La entradilla admite variantes: es una extraordinaria película, a pesar de ser de Nolan, por ser de Nolan, no lo es por ser de Nolan. Algo de todo eso hay. Depende de las preferencias. Para quien le gusten las películas de Nolan encontrará aquí algunos ingredientes de las anteriores: misticismo barato sobre la luz negra, frases de blockbuster que nunca faltan (“el poder está en la sombra”), imágenes finales kitsch de apocalipsis nuclear integrado. Lo que no obsta para que sorprenda con el magnífico manejo de los tiempos en la preparación del estallido de la primera bomba atómica en Los Álamos, la sobriedad y renuncia a fuegos artificiales y explosiones cósmicas en su visionado. Ahí sí que se acerca al biopic, pero no nos engañemos. Nolan es Nolan. Si renuncia a los galimatías tipo Escher de Inception, no puede evitar que la película sea, una vez más, sobre sí mismo. Y la marca de la casa, la estética de sus blockbusters, es el romanticismo oscuro. Si adopta la forma de biopic, el caballero tiene que ser “oscuro” y sufridor. Vaya por delante que la fórmula suele tener un poder irresistible para el personal, mecido por débiles emociones contrapuestas y bien administradas, junto con un puntito, una pequeña dosis, de sublime, que le compensa el no entender casi nada de lo que está viendo.
La estructura narrativa de la película no
es lineal, sino circular, como era previsible en el enfoque del director. Decía
antes que no era un biopic en sentido estricto y menos si se compara con el
magnífico, en todos los sentidos, documental que ha salido este mismo año sobre
Oppenheimer. A Nolan no le interesan, por pedestres, los enfoques sociales,
políticos e incluso personales del tema. Lo que le interesa en ese contexto de
romanticismo oscuro es la dimensión mitológica del mismo.

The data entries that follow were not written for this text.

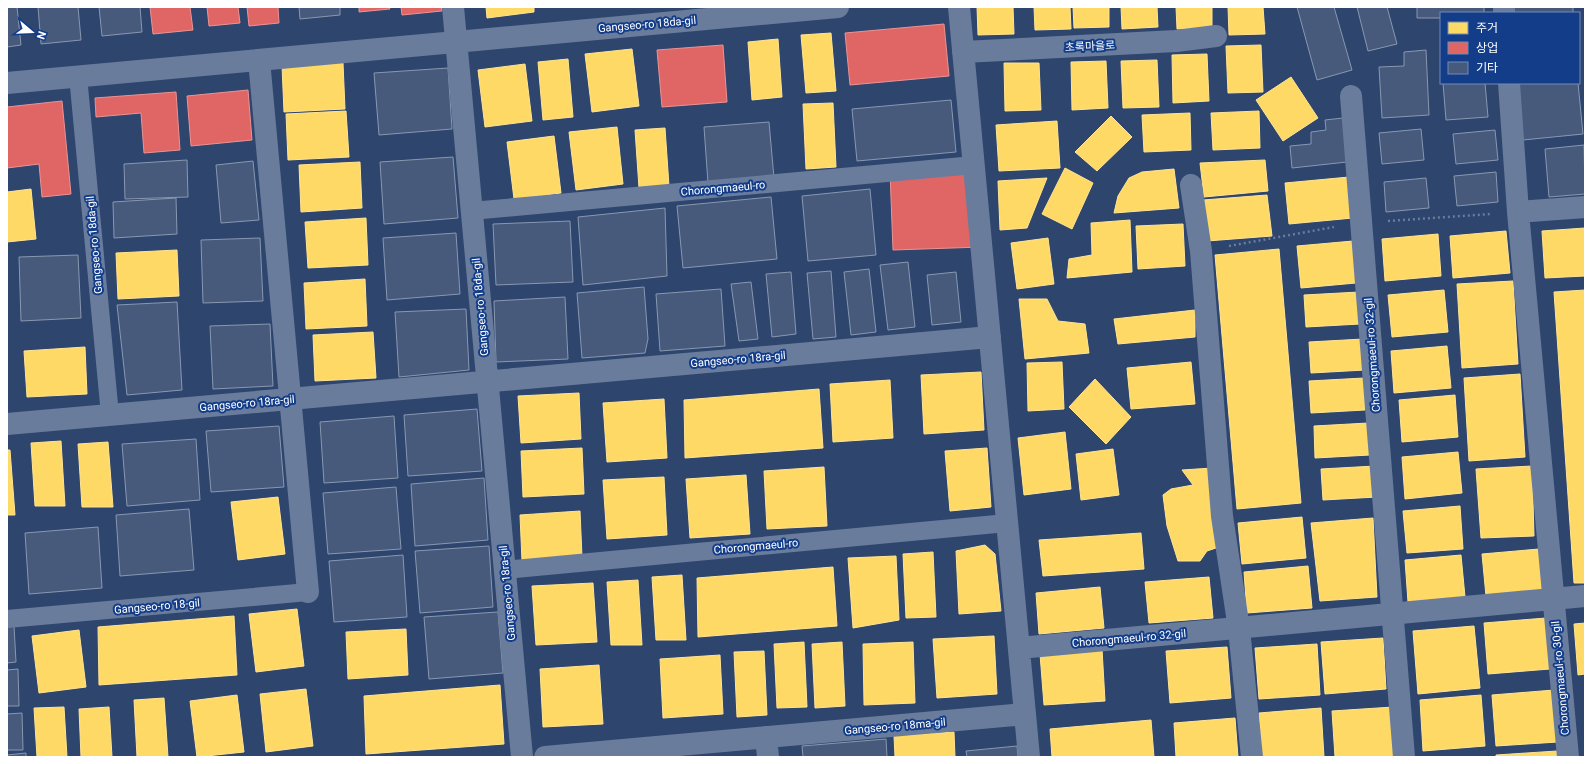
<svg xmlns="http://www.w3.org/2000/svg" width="1592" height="764" viewBox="0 0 1592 764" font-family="Roboto,'Noto Sans KR',sans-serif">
<rect width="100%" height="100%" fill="#2e456e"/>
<path fill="#ffd966" stroke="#ffe494" d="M486,7H534V12L487,18Z
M977,7H1013L1014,34L978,35Z
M1034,7H1070L1071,29L1035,30Z
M1073,7H1109V27L1074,28Z
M1121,7H1157L1158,27L1122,29Z
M1176,7H1212V28L1177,29Z
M1228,7H1263L1265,34L1229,35Z
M831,33L836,91L806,93L801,35Z
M778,39L782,97L752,100L748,42Z
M1261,45L1263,92L1228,93L1226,46Z
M632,49L639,106L592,112L585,54Z
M1207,54L1209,101L1173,103L1172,55Z
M568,59L573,117L543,120L538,62Z
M1157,60L1159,107L1123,108L1121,61Z
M1106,61L1108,108L1072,110L1071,62Z
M343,63L345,109L284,112L282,66Z
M1004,63H1039L1041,110L1005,111Z
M525,64L532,121L485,127L478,70Z
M1291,77L1318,118L1283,141L1256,100Z
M833,103L836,167L806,169L803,104Z
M346,111L349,157L288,160L286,114Z
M1259,111L1260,148L1213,150L1211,113Z
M1190,113L1191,150L1144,152L1142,115Z
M1111,116L1132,137L1097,171L1075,152Z
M1057,121L1060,168L999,171L996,125Z
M617,127L623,184L576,190L569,132Z
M665,128L669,186L639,188L635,130Z
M554,136L561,193L514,199L507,142Z
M1265,160L1268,191L1204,197L1200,163Z
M360,162L362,208L301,212L299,165Z
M1065,168L1093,183L1072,229L1042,214Z
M1174,169L1179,208L1114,213L1118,196L1129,178L1142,172Z
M1349,177L1353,218L1289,224L1285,183Z
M1047,178L1027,228L1000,230L998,181Z
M31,189L36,239L7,242V192Z
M1267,195L1272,236L1207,241L1203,200Z
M366,218L368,265L308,268L305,222Z
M1130,220L1132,272L1067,278L1069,259L1092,255L1091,223Z
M1183,224L1185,266L1138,269L1136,226Z
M1585,228V276L1545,278L1542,231Z
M1506,231L1510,273L1453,278L1450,236Z
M1438,234L1441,276L1385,281L1382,239Z
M1048,238L1054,284L1017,289L1011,243Z
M1353,241L1356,283L1301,288L1297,246Z
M1279,249L1301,503L1237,509L1215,255Z
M177,250L179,296L118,299L116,253Z
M365,279L367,326L306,329L304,283Z
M1513,281L1518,364L1462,368L1457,284Z
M1444,290L1448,332L1392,337L1388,295Z
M1585,290V583H1574L1554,292Z
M1359,292L1360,324L1306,327L1304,295Z
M1019,299H1047L1058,321L1085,324L1089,353L1025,359Z
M1195,310V337L1118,344L1114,319Z
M373,332L376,378L315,381L313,335Z
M1363,339L1365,370L1311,373L1309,342Z
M1447,346L1451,388L1394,393L1391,351Z
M85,347L87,394L27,397L24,351Z
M1062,362L1064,409L1028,411L1027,363Z
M1191,362L1195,404L1131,409L1127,368Z
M981,372L984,430L924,434L921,375Z
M1520,374L1525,457L1469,461L1464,378Z
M1364,378L1365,410L1311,413L1309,381Z
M1095,379L1131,417L1106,444L1069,407Z
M890,380L893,438L833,442L830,384Z
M819,389L823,448L685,458L684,400Z
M579,393L581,439L521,443L518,396Z
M1455,395L1458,437L1402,442L1399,400Z
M664,399L667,458L607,462L603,403Z
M1368,423L1370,455L1315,458L1314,426Z
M1065,432L1071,489L1024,495L1018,438Z
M61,441L65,506H35L31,443Z
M108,442L113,507H82L78,444Z
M582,448L584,494L523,497L521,451Z
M987,448L991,507L950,511L945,451Z
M1113,449L1119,495L1081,500L1076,454Z
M7,450H10L15,515H7Z
M1458,452L1462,493L1405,499L1402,457Z
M1375,466L1377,497L1323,500L1321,469Z
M1532,466L1534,536L1481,538L1476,469Z
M824,467L827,526L767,529L764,471Z
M1212,468L1216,548L1207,551L1200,561H1178L1167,526L1163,495L1171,489L1193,485L1182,470Z
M746,475L750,534L690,538L686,479Z
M664,477L667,535L607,539L603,480Z
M278,497L285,554L238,560L231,502Z
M1460,506L1463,549L1407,553L1403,511Z
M580,511L582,557L522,561L520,515Z
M1302,517L1306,558L1242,564L1238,523Z
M1373,518L1377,597L1320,601L1311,523Z
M1141,533L1144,569L1043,576L1039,540Z
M985,545L995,554L1001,611L959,614L956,551Z
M1539,549L1543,591L1486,596L1482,554Z
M933,552L936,617L906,618L903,554Z
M1461,555L1465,597L1408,602L1405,560Z
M896,556L899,620L853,628L848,558Z
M1308,566L1312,608L1247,613L1244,572Z
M833,567L837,626L698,637L697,578Z
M682,575L686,640H656L652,577Z
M1209,577L1213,618L1149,623L1145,582Z
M638,580L642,645H611L607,582Z
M593,583L597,642L536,645L532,586Z
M1100,587L1104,628L1039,634L1036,593Z
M297,609L304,666L256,672L249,614Z
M234,616L237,675L99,685L98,627Z
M1546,618L1550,669L1488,674L1484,623Z
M1585,623V674L1578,675L1574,624Z
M1474,626L1480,688L1418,694L1413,631Z
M406,629L408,675L348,679L346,632Z
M79,630L86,687L39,693L32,636Z
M994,636L997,694L937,698L933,639Z
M1383,638L1386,689L1325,694L1321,642Z
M804,642L807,707L777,708L774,644Z
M842,642L845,706L815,708L812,644Z
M913,642L915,703L864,705L863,644Z
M1317,644L1320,695L1259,699L1255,648Z
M1227,647L1231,698L1170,703L1166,651Z
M1102,649L1105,701L1044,705L1040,654Z
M764,651L767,715L737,717L734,652Z
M720,655L723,714L663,718L660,659Z
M599,665L603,724L543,727L540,669Z
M500,685L504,744L366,754L364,696Z
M306,689L313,746L266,752L260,694Z
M1554,690L1558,742L1496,746L1492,695Z
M237,695L244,752L197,757L190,701Z
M1481,695L1485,746L1423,751L1420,700Z
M164,698L168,757H137L134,700Z
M64,707L67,757H37L34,708Z
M109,707L112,757H81L79,709Z
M1393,707L1397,757H1335L1332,711Z
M1321,708L1324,757H1262L1259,713Z
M1235,718L1238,757H1176L1174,723Z
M1151,720L1154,757H1052L1050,729Z
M954,732L955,757H895L894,736Z
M1557,751V757H1496V755Z"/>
<path fill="#e06666" stroke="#e99494" d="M150,7H190L193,30L153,34Z
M207,7H238L240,23L209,26Z
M247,7H278L279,23L249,26Z
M359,7H389L390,9L359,12Z
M401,7H441L442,11L402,15Z
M944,24L949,76L850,85L845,33Z
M723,45L727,102L662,107L657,50Z
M248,90L252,140L191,146L187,96Z
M176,92L180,150L144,153L141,113L96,117L95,98Z
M62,101L71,194L42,197L39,164L7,168V107Z
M974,165L982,247L893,250L890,172Z"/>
<path fill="#475a7c" stroke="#8998b1" d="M7,7H17L21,45L7,47Z
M38,7H78L81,40L41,44Z
M99,7H140L142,32L102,36Z
M299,7H340V15L300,19Z
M1297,7H1334L1352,70L1317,80Z
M1357,7H1387L1397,44L1368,51Z
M1417,7H1484V13H1441V18H1417Z
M1512,7H1573V13H1513Z
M1426,50L1429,115L1382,118L1379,67L1404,66V52Z
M448,68L452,129L379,135L374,73Z
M1443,83H1485L1488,117L1446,120Z
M1518,83H1578L1583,134L1523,140Z
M951,100L956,152L857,161L852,109Z
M1343,118L1347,162L1292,168L1290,146L1311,144V132L1326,130L1325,120Z
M769,122L774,178L708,183L704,127Z
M1421,129L1424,160L1382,164L1379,133Z
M1495,130L1498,160L1456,164L1453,134Z
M1584,145L1585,194L1549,197L1545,149Z
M453,157L458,218L384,224L380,162Z
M187,160L188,197L125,199L124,164Z
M253,161L259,220L221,223L216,165Z
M1496,172L1498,202L1457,206L1454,176Z
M1426,178L1429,208L1386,212L1384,182Z
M870,189L876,255L808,261L802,196Z
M771,197L777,259L683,268L677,206Z
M176,198L177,234L114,238L113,202Z
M665,208L667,276L583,285L578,217Z
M570,221L573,282L496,285L493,224Z
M456,233L460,294L387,300L383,238Z
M260,238L263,301L203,303L201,240Z
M78,255L81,318L21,321L19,257Z
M908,262L915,327L888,330L880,265Z
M869,269L876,332L851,335L844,272Z
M831,271L836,337L813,339L807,273Z
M791,272L796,334L772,337L766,274Z
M956,272L961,322L932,325L927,275Z
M751,282L758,339L739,341L731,284Z
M644,287L648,339L645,353L582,358L577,293Z
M721,289L725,346L660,351L656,294Z
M565,297L568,359L496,362L494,301Z
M177,302L182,390L127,395L117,305Z
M466,309L469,370L399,377L395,312Z
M270,324L273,386L213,389L210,326Z
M477,409L482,471L408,476L404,415Z
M394,416L398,478L324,483L320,422Z
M279,426L284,487L211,492L206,431Z
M196,439L200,500L127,506L122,444Z
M484,478L488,540L415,546L411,484Z
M396,487L401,549L328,554L323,493Z
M189,509L194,570L120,576L116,515Z
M98,527L102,588L29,594L25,533Z
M489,546L493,607L420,613L415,551Z
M403,555L407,617L334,622L329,561Z
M498,612L503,673L429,679L424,617Z
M14,626L16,662L7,663V627Z
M18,669L19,706H7V670Z
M22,713L23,750H7V714Z
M886,739L887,757H803L802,746Z
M1017,746L1018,757H967L966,751Z
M26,753V757H7V755Z"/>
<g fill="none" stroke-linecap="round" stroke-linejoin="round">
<path stroke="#6a7c9c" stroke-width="2.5" stroke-dasharray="2 3" stroke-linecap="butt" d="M1388,221L1491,214
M1229,246L1334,227"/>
<path stroke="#6a7c9c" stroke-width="18" d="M78,76L110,415
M471,211L974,165
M504,570L1007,523
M7,619L308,592"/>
<path stroke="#6a7c9c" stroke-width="22" d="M453,7L522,757
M959,7L1029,757
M1504,7V13
M963,52L1176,41L1216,36
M259,60L308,592
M7,83L838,7
M1509,83L1518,212L1568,757
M1351,96L1404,757
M1191,185L1201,251L1222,516L1239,629L1252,757
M1518,212L1585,207
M7,424L990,337
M1019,648L1585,596
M766,737L768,757
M545,757L1025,714"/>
</g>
<g text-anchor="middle" stroke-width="4" stroke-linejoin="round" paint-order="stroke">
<g font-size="11" fill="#fff" stroke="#133d89">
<text transform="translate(647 24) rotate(-5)" y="4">Gangseo-ro 18da-gil</text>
<text transform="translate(1090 46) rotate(-3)" y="4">초록마을로</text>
<text transform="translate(723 188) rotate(-5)" y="4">Chorongmaeul-ro</text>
<text transform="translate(94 245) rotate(-95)" y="4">Gangseo-ro 18da-gil</text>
<text transform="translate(480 307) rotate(-95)" y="4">Gangseo-ro 18da-gil</text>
<text transform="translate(1372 355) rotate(-94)" y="4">Chorongmaeul-ro 32-gil</text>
<text transform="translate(738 359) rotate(-5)" y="4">Gangseo-ro 18ra-gil</text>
<text transform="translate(247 403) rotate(-5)" y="4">Gangseo-ro 18ra-gil</text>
<text transform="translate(756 546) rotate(-5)" y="4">Chorongmaeul-ro</text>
<text transform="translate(507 593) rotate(-95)" y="4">Gangseo-ro 18ra-gil</text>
<text transform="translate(157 606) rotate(-5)" y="4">Gangseo-ro 18-gil</text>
<text transform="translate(1129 638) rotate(-5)" y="4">Chorongmaeul-ro 32-gil</text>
<text transform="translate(1560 678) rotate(-95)" y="4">Chorongmaeul-ro 30-gil</text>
<text transform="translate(895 726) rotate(-5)" y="4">Gangseo-ro 18ma-gil</text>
</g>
</g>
<rect width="1592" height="764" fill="none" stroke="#ffffff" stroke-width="16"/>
<rect x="1440" y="12" width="140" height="72" fill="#133d89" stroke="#718bb8"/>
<rect x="1448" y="22" width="20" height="12" fill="#ffd966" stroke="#718bb8"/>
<text x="1476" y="32" font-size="12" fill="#ffffff">주거</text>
<rect x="1448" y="42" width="20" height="12" fill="#e06666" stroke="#718bb8"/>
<text x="1476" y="52" font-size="12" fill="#ffffff">상업</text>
<rect x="1448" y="62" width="20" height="12" fill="#475a7c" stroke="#718bb8"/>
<text x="1476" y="72" font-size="12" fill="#ffffff">기타</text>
<g transform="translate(32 32) rotate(109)" stroke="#133d89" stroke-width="3" paint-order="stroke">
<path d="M0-3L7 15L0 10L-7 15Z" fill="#ffffff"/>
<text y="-6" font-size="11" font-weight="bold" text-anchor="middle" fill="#ffffff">N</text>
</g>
</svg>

Y así, desde el comienzo, oscilamos entre
Ozymandias y Prometeo. Ante la trucada Comisión se van mostrando los pedazos
gigantescos de la estatua del que se vio a sí mismo (siguiendo la tradición
india) como el “destructor de mundos” y, simultáneamente, se reconstruye para
el espectador la figura del “Prometeo americano”, padre de la bomba atómica,
que dio a sus compatriotas la posibilidad de ganar definitivamente la guerra
contra Japón. No deja de aparecer también como un “moderno” Prometeo, con todas
sus ambigüedades, víctima y verdugo a la vez. Muy propio del relativismo
posmoderno de Nolan al que le encantan los héroes del mal, pero sufridores. Este enfoque cuela con el
espectador, no con los obtusos militares y políticos estadounidenses que no
entienden muy bien por qué “Opi” quería tener la bomba atómica antes que los
nazis, arrojársela a los japoneses para acabar antes la guerra y ahora hace
melindres pacifistas frente a la carrera armamentística de la Unión Soviética. ¿Por
qué ahora en la guerra fría no le sigue valiendo el principio de la “violencia
razonable”? Por otra parte, “Opi” no condenó las matanzas de Hiroshima y
Nagasaki, aunque las deplora. Y es muy sintomático.
Godard tildó de pornografía emocional que
en Hiroshima mon amour Resnais hubiera puesto en primeros planos escenas
eróticas de la pareja y cuerpos destrozados de japoneses por la explosión
nuclear, equiparándolas icónicamente, amor y terror. Nolan ahorra estas últimas, pero mete, sin que venga a cuento, a Opi realizando un coito a capella
delante de la Comisión, no es un flashback sino en directo. Otro pellizco, en
forma de provocación visual, marca de la casa. No hay imágenes del genocidio,
tampoco se condenan, solo un tenue lamento, los efectos colaterales. Lo
que queda en la retina es un Prometeo americano traicionado y castigado por haber hecho
bien su trabajo y un poco cansado de la ingratitud de los seres humanos.
¿Verdugo? A estas alturas de la larga película no vamos a ponernos así,
dejémoslo en víctima… del destino, versión griega. Ese que acaba castigando a aquellos que lo
cumplen huyendo de él (yo no quería…). Solo le quedaría rematar, con Sartre, que el
infierno son los otros, es decir, los políticos. Nunca falla.